I don’t see how it is possible to do it any other way? I may have missed something about your idea.

I would put this in my webhook for receipt of payment. Or if I have an event based code, listening to the “payment success” event. Anything else wouldn’t handle failed transactions?

You’ll also need a hook somewhere in your code for when a customer cancels their account.

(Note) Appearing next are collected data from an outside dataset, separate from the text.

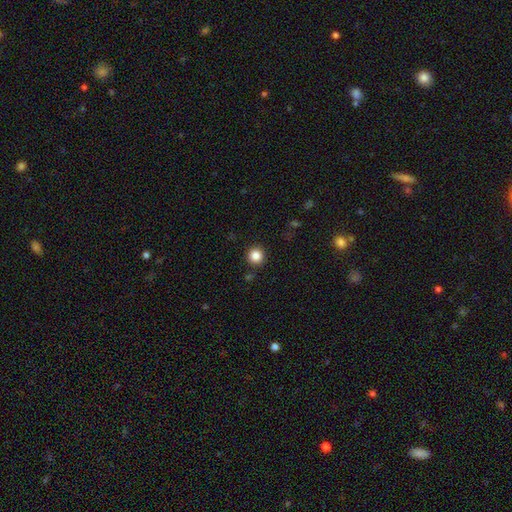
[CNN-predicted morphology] type=smooth (84%); roundness=round (95%); merging=none (90%).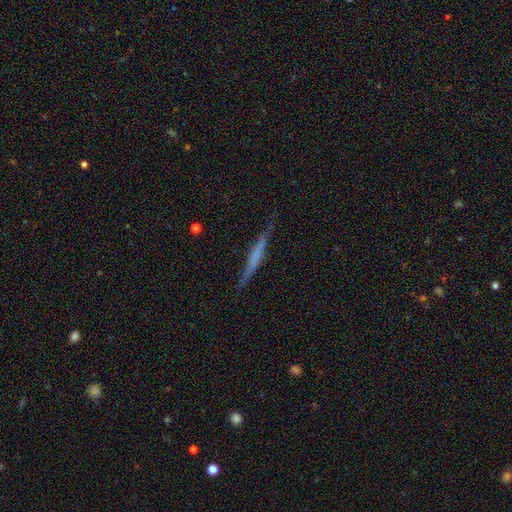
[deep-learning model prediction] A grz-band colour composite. It shows a featured or disk galaxy (54%) viewed edge-on (95%) with no central bulge (64%). Merging: none (81%).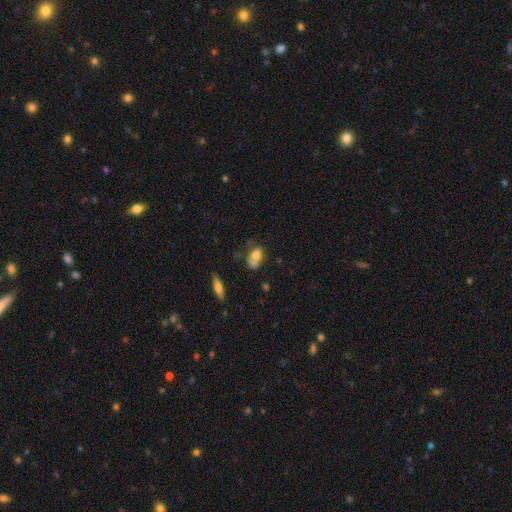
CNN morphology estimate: smooth 71%, featured or disk 19%, star or artifact 10%. Down the decision tree: how rounded — in between (77%); merging — none (32%).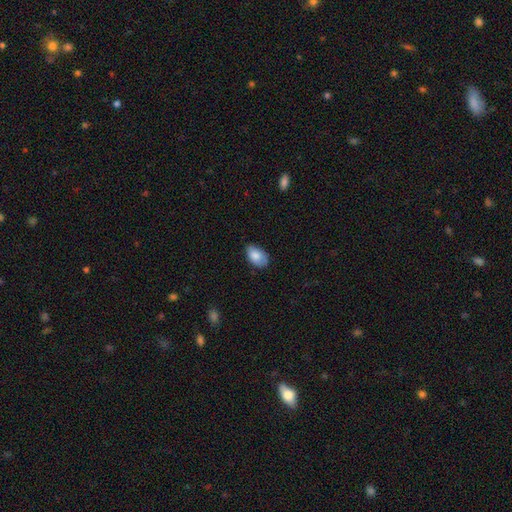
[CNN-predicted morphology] This is clearly a smooth galaxy (82%). How rounded: clearly in between (92%). Merging: likely none (70%).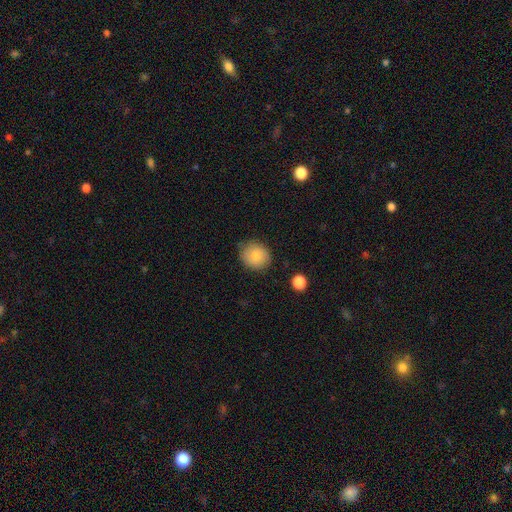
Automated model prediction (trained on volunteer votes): This is clearly a smooth galaxy (84%). How rounded: likely round (78%). Merging: likely none (80%).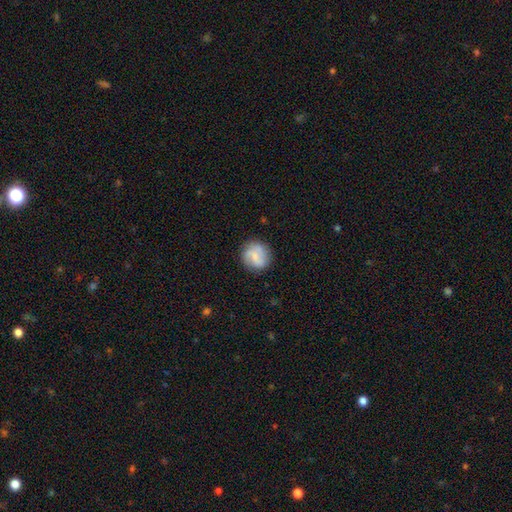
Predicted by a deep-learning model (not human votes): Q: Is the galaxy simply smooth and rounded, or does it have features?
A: smooth — 55%.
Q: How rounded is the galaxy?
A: round — 88%.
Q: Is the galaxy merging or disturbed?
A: none — 79%.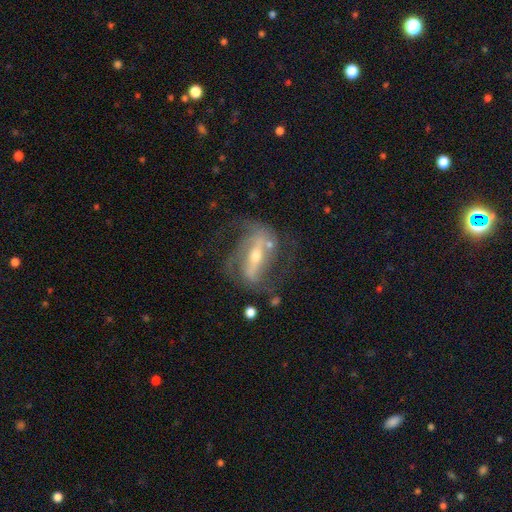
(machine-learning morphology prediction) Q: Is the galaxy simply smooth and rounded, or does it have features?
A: featured or disk — 85%.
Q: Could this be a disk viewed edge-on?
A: no — 88%.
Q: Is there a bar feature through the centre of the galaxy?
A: strong — 69%.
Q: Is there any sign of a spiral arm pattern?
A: yes — 89%.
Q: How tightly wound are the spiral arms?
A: medium — 46%.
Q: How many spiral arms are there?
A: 2 — 76%.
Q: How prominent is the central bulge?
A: moderate — 51%.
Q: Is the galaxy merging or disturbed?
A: none — 56%.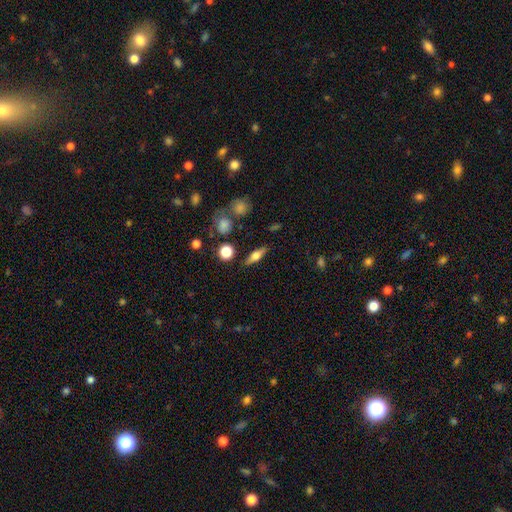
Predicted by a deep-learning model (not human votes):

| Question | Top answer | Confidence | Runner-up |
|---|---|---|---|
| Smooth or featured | smooth | 50% | featured or disk (41%) |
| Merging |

Yes, that’s exactly how it works. You sign in with Stripe, which gives the service (let’s call it RevAttr) to all of your webhooks. When you create a customer object, the RevAttr JavaScript snippet intercepts the token and registers a mapping between the client’s analytics session and the credit card customer token on the RevAttr server. When the invoice webhooks occur, the mapping is looked up and appropriate analytics event is emitted associated with the original client session. Does that make sense?

(Getting the sense that I need to figure out a way to better explain the value proposition.)